How will it reverse the tyrannical conduct of a small, nebulous group that was allowed to develop on campus unchallenged, which shut down lectures and meetings because they did not like what was said or who said it? 

How will it mitigate encroaching limitations on freedom of speech like Dr Price’s and the executive’s removal of art and banning of Flemming Rose’s lecture for illogical, contradictory, unjustified and fearful ( “composed and unshaken”?) reasons, but mainly to appease an amorphous group (some of whose members later objected to Rose’s banning). 

These signature moments are the antithesis of a university, low points in Dr Price’s leadership that’s becoming a trait. 

What does “academic freedom” mean at a place where law-abiding members work and study in fear and uncertainty, unsupported by management, which entered into a “bargain” with the devil? (Compare the University of Chicago’s commitment to academic freedom.)

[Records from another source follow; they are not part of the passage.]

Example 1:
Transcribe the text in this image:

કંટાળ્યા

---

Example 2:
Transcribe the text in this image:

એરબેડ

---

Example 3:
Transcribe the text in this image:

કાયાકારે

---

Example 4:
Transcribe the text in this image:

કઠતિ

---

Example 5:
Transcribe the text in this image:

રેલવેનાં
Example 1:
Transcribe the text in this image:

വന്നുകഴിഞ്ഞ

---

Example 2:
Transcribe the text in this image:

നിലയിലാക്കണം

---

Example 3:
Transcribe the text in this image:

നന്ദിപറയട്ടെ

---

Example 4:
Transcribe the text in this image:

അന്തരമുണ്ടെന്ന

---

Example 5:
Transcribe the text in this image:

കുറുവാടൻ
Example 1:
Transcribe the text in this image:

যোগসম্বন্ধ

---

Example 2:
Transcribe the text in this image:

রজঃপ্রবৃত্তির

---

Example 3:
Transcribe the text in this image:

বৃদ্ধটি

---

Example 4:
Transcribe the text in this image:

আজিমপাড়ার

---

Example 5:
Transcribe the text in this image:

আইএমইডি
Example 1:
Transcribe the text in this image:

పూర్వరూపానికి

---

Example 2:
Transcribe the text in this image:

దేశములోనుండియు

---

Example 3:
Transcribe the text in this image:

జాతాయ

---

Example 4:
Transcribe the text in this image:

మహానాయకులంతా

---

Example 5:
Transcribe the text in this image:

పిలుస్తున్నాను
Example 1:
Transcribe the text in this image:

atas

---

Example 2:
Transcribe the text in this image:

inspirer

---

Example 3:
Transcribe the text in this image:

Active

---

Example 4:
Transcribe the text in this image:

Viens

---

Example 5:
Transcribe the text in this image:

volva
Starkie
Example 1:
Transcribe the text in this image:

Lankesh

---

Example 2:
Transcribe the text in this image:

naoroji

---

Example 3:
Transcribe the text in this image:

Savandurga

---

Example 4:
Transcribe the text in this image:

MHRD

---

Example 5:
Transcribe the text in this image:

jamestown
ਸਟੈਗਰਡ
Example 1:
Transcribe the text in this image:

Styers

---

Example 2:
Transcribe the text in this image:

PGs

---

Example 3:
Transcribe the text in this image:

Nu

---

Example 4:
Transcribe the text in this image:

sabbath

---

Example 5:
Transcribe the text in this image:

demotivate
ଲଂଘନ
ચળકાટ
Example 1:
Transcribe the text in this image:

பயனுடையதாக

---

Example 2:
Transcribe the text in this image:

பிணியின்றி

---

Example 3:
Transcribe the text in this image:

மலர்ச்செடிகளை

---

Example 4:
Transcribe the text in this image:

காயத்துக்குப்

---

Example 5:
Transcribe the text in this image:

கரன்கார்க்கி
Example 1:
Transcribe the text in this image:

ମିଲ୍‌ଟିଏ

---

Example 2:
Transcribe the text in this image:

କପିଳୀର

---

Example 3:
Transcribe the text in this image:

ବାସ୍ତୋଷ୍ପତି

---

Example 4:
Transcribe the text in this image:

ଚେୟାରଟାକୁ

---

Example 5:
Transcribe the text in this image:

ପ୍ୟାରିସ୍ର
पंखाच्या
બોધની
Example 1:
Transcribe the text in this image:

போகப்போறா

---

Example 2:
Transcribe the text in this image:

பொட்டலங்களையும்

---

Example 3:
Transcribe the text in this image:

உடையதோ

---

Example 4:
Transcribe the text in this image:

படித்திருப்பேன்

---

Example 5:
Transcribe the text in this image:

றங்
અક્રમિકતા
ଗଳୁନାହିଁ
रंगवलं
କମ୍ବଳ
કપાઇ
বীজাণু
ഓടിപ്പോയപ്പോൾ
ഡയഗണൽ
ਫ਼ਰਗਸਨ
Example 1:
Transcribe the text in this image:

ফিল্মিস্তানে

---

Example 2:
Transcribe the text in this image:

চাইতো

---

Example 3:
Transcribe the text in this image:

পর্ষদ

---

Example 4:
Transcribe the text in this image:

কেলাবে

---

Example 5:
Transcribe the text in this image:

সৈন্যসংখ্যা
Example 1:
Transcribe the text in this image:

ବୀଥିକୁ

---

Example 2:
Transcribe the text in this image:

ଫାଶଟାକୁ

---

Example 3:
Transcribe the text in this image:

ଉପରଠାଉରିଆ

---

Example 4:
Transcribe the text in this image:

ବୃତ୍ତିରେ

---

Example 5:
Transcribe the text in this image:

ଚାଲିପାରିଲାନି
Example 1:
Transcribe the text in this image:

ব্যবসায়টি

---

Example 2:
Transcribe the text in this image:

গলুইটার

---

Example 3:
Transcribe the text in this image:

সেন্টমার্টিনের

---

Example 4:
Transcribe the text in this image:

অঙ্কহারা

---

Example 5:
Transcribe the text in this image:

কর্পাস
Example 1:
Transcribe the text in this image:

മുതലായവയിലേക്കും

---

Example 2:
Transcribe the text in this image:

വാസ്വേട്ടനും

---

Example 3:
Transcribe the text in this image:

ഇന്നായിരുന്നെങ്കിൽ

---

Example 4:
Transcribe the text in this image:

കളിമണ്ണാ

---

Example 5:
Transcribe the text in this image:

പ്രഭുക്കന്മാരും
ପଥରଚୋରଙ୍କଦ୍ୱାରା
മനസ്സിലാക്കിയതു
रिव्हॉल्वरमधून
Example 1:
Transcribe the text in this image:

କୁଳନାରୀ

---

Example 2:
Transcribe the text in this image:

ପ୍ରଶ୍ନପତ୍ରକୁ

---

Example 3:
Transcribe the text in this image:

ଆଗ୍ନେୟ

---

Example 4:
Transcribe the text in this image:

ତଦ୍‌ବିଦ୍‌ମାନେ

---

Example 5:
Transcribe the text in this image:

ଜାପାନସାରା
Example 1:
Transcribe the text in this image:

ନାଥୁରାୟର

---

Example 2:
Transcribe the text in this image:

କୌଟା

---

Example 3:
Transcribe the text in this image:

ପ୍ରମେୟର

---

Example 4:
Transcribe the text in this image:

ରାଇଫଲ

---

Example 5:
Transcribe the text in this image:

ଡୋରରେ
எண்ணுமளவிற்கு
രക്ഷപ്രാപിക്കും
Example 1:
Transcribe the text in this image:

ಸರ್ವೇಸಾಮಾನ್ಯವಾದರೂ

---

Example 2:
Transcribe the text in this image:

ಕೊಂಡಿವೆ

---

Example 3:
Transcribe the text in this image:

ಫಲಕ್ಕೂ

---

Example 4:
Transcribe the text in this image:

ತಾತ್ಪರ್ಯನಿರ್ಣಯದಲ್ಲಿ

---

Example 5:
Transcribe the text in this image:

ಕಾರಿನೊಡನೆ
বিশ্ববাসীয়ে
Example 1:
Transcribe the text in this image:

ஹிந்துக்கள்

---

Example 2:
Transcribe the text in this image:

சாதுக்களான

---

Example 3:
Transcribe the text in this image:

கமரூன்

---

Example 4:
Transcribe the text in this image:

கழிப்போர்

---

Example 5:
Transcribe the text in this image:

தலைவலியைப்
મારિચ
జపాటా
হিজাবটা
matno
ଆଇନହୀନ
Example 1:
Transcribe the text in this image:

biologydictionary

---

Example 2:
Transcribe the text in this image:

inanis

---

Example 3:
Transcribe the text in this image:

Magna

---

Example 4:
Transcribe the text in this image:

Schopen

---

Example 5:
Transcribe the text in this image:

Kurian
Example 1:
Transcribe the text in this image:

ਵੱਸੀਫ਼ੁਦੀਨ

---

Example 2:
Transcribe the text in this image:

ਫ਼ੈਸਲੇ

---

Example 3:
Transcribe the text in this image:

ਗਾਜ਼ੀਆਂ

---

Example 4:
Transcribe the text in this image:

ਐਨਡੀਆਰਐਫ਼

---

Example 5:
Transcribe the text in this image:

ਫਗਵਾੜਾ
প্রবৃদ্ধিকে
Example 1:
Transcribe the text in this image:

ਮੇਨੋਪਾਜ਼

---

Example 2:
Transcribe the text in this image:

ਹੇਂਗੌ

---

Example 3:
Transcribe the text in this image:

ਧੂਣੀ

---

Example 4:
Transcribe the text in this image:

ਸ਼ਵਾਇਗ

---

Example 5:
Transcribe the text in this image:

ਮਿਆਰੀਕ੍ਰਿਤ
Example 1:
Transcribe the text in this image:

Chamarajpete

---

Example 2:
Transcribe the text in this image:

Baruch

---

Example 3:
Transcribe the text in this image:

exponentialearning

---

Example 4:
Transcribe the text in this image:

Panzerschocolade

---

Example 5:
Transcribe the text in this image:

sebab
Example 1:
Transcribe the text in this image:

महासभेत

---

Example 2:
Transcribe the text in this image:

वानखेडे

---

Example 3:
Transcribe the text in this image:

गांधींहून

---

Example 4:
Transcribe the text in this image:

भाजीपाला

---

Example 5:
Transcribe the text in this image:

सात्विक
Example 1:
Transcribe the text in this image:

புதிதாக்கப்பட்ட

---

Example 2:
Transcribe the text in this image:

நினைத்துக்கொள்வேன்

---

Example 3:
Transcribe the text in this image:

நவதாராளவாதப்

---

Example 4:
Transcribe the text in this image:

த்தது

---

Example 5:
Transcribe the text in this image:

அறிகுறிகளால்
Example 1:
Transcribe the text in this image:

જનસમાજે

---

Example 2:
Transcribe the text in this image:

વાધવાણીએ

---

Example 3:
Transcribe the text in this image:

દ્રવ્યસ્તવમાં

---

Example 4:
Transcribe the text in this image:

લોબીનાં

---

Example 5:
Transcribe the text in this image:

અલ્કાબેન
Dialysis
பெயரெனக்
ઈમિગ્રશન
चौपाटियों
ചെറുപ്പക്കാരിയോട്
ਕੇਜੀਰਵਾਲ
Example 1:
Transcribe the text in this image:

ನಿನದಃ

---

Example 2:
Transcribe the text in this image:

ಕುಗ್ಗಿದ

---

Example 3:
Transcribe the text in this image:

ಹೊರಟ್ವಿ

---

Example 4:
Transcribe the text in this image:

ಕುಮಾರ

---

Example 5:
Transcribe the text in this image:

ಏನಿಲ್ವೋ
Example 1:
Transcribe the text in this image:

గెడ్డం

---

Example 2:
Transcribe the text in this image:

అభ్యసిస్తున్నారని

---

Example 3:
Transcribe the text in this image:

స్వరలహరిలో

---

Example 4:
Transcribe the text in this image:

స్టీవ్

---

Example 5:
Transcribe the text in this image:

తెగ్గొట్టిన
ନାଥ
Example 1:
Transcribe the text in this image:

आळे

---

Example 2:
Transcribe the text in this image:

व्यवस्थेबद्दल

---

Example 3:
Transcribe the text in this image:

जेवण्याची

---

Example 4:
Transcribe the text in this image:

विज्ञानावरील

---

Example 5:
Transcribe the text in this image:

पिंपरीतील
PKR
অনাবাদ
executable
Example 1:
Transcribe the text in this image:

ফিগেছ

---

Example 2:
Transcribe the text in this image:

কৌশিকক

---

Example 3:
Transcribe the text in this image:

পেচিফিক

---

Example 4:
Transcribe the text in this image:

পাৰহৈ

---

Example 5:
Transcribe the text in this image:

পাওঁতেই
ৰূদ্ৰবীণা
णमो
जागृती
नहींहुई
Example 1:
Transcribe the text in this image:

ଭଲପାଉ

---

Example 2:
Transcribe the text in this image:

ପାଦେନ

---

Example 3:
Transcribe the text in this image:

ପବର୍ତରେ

With the crisis that seemingly will continue into the future, how will UCT meet its strategic objectives and maintain its “leading” status in Africa (a very low bar anyway) and the world when the vice-chancellor, executive and council will not defend members’ immutable rights, but instead pre-emptively rolls over in submission at the first sign of confrontation? 

Arguably, as the executive, your actions and decisions, or lack thereof, have already damaged the university’s reputation and you have taken it on an uncertain road, and in the process raised questions in the public’s mind about your competence and integrity.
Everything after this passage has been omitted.